WORK TO COMPLETE:
[A] In the report below on the Karachi bus blast, where will the victims' burnt clothes be sent for testing?
[B] Say whether each statement agrees with the report below on the Karachi bus blast: (i) Gen Kayani was in the Army House when the blast occurred. (ii) The bus was headed for Sargodha. (iii) Pillion riding has been banned on New Year. Answer yes or no for each and quote the deciding words.
[C] From the report below on the Karachi bus blast, quote the stretch from "The blast took" through "other military brass.".

::: TEXT SEGMENT :::

Terror in Karachi: ‘Mystery’ blast on passenger bus kills 6

54 people wounded; police clueless about nature of the blast.


Faraz Khan December 30, 2012
The bus seen in flames with its roof torn off following the explosion. PHOTO: REUTERS

KARACHI:


A mysterious explosion on a passenger bus killed six people, including an infant, and injured over 50 more in the high-security cantonment area of the metropolis on Saturday.


The blast took place on the Sargodha-bound bus which was parked outside the Cantt railway station – hardly 500 metres away from the Army House where army chief Gen Ashfaq Parvez Kayani was reportedly staying with other military brass.

Several military installations are situated in the neighbourhood. The road leading to the Army House was already closed for traffic and army commandos were deployed in the area. The army chief was in the city to attend the concluding session of the Karachi Corps’ war games.

A military spokesperson, however, told The Express Tribune that Gen Kayani was not present in the Army House at the time of the blast. “The army chief had a lunch and left for Rawalpindi hours before the blast,” he said.

The police kept the media guessing about the nature of the blast which was reportedly claimed by Lashkar-e-Balochistan, an outlawed group of insurgents. The police first claimed the CNG cylinder of the bus exploded, hours later they said the explosion was caused by the compressor of the bus air conditioner, and by evening they said it could be a terrorist attack.

“Investigators could not find traces of explosives which led to confusion about the nature of the blast,” Shahid Hayat, the district south police chief, told The Express Tribune. “Examination of the victims’ clothes will confirm whether or not explosives were used,” he added. The burnt clothes of the victims will be sent for tests to the PCSIR Laboratory.

The bus sustained major damage in the blast and subsequent fire. Fire crew rushed to put out the blaze – but not before it burnt several people, including women and children. “Most of the victims had burn injuries and multiple fractures,” Dr Seemi Jamali, the head of Jinnah Postgraduate Medical Centre’s emergency section, told The Express Tribune.

Relatives waiting for their loved-ones outside the JPMC protested against police and hospital administration for not letting them in. Contingents of police and paramilitary Rangers reached the hospital to maintain order.

It wasn’t clear how many people were on the bus at the time of the blast, though some witnesses put their number at four. “Thank God, the bus was almost empty,” said shopkeeper Khan Zaman. “Those inside were killed – while those waiting to board were wounded,” he added.

The explosion did not cause major damage to nearby shops, restaurants and hotels, although some windows were shattered by its impact. However, several pushcarts and roadside stalls were damaged in the blast.

Dr Jamali confirmed that the JPMC received six bodies and 54 injured people. “Four of the injured are in a critical condition, while most of them were released after first aid,” she told The Express Tribune. Four of the dead were identified as Fazlur Rehman, Nadeem Hanif, Shafiq Khursheed and Pania Lal Ji.

The city police chief, AIG Iqbal Mehmood, told the media that they have intelligence reports that terrorists were planning attacks. “Still, there are threats, especially on New Year’s Eve – that is why pillion riding has been banned on New Year,” he added.

Senate Chairman Syed Nayyer Hussain Bokhari and his deputy Sabir Ali Baloch expressed grief over the loss of precious lives in the blast. In their condolence messages, they prayed to Almighty Allah to rest the departed souls in eternal peace. Information Minister Qamar Zaman Kaira also sympathized with the bereaved families. (With additional reporting by Farhan Sharif)

Published in The Express Tribune, December 30th, 2012.

::: MATERIAL SUPPLIED :::

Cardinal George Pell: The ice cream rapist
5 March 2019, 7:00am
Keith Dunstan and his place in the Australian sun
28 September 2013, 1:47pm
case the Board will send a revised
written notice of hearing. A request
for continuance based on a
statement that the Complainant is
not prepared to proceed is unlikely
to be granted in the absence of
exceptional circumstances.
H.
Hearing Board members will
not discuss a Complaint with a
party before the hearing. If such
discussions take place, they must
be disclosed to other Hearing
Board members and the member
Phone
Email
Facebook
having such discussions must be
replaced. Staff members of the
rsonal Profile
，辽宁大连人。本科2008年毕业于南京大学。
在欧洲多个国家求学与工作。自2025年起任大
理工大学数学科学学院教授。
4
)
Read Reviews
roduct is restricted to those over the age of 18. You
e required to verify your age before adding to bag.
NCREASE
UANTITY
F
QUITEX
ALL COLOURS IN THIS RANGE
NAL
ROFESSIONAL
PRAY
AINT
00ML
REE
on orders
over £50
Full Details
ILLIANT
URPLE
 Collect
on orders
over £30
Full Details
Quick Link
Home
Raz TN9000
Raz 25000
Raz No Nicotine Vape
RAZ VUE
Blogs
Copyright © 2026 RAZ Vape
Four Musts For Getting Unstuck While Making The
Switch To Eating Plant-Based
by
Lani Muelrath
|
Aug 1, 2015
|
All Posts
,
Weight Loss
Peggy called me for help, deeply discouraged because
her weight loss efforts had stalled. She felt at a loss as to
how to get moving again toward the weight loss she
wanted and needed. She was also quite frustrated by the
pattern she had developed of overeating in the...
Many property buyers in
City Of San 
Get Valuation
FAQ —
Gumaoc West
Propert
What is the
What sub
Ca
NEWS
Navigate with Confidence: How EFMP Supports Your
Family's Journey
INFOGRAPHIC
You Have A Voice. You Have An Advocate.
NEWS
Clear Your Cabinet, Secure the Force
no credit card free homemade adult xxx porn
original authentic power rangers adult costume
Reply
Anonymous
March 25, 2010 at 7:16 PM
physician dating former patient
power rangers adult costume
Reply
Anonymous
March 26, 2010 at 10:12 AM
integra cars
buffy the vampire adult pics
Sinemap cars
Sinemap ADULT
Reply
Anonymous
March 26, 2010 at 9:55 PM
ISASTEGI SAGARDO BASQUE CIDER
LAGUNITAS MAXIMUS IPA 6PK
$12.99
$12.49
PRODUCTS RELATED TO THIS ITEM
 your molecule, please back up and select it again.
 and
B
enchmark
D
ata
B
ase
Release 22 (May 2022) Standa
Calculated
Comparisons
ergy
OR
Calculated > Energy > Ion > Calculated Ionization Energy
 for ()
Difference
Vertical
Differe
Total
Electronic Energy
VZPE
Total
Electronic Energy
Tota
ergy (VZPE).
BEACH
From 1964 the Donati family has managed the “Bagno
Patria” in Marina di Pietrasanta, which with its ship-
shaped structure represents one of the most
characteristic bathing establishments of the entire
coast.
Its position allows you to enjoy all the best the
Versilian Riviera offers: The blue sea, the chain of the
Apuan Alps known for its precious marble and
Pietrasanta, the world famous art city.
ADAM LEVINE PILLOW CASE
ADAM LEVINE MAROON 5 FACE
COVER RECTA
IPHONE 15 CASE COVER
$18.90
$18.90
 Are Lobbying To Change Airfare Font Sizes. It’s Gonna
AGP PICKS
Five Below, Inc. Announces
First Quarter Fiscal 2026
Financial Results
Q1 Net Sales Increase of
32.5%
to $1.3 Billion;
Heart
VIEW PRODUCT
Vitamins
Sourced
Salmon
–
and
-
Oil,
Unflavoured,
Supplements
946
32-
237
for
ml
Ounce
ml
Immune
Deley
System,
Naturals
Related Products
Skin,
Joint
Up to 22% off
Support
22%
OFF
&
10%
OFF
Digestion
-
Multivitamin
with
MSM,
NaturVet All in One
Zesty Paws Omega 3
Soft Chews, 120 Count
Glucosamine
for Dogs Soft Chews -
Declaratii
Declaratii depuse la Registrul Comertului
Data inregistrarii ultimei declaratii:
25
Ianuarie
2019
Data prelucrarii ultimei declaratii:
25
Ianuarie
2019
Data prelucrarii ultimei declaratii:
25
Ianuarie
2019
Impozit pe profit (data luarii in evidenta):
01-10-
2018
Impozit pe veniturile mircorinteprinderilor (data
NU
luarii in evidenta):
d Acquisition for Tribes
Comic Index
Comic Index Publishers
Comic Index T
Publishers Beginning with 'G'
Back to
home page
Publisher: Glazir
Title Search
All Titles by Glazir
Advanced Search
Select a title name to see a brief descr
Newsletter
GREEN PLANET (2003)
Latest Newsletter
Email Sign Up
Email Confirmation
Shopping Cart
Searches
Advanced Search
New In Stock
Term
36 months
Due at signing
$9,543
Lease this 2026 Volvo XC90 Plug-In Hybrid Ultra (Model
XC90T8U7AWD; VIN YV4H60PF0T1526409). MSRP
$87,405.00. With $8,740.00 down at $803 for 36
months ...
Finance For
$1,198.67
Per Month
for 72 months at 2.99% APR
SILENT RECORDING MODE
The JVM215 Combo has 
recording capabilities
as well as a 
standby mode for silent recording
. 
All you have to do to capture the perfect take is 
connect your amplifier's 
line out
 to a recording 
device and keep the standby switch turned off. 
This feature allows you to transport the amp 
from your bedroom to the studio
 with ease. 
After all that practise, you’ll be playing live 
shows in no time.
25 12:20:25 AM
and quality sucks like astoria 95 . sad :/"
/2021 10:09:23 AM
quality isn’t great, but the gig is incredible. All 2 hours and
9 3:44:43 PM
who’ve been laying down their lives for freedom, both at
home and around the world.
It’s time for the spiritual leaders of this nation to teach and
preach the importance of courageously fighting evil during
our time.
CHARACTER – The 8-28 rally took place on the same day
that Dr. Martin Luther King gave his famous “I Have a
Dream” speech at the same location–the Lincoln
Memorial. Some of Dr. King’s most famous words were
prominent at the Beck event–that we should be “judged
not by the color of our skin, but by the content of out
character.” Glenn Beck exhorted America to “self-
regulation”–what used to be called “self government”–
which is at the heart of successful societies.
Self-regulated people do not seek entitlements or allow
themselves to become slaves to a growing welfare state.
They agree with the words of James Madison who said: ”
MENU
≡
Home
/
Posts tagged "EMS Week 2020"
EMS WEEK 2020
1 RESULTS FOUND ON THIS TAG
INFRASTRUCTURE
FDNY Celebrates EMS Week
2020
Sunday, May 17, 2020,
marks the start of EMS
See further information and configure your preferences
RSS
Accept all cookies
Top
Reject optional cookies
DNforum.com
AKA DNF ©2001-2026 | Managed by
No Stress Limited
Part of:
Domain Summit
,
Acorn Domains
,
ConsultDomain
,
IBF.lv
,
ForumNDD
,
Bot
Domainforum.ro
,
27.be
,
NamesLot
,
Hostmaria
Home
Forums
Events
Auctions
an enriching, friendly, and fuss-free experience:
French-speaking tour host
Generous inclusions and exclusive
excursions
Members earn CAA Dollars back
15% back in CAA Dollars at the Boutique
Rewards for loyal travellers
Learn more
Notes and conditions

:::

LIST OF SOLUTIONS:
[A] To the PCSIR Laboratory.

[B]
(i) No: "Gen Kayani was not present in the Army House at the time of the blast."
(ii) Yes: "the Sargodha-bound bus"
(iii) Yes: "pillion riding has been banned on New Year"

[C]
The blast took place on the Sargodha-bound bus which was parked outside the Cantt railway station – hardly 500 metres away from the Army House where army chief Gen Ashfaq Parvez Kayani was reportedly staying with other military brass.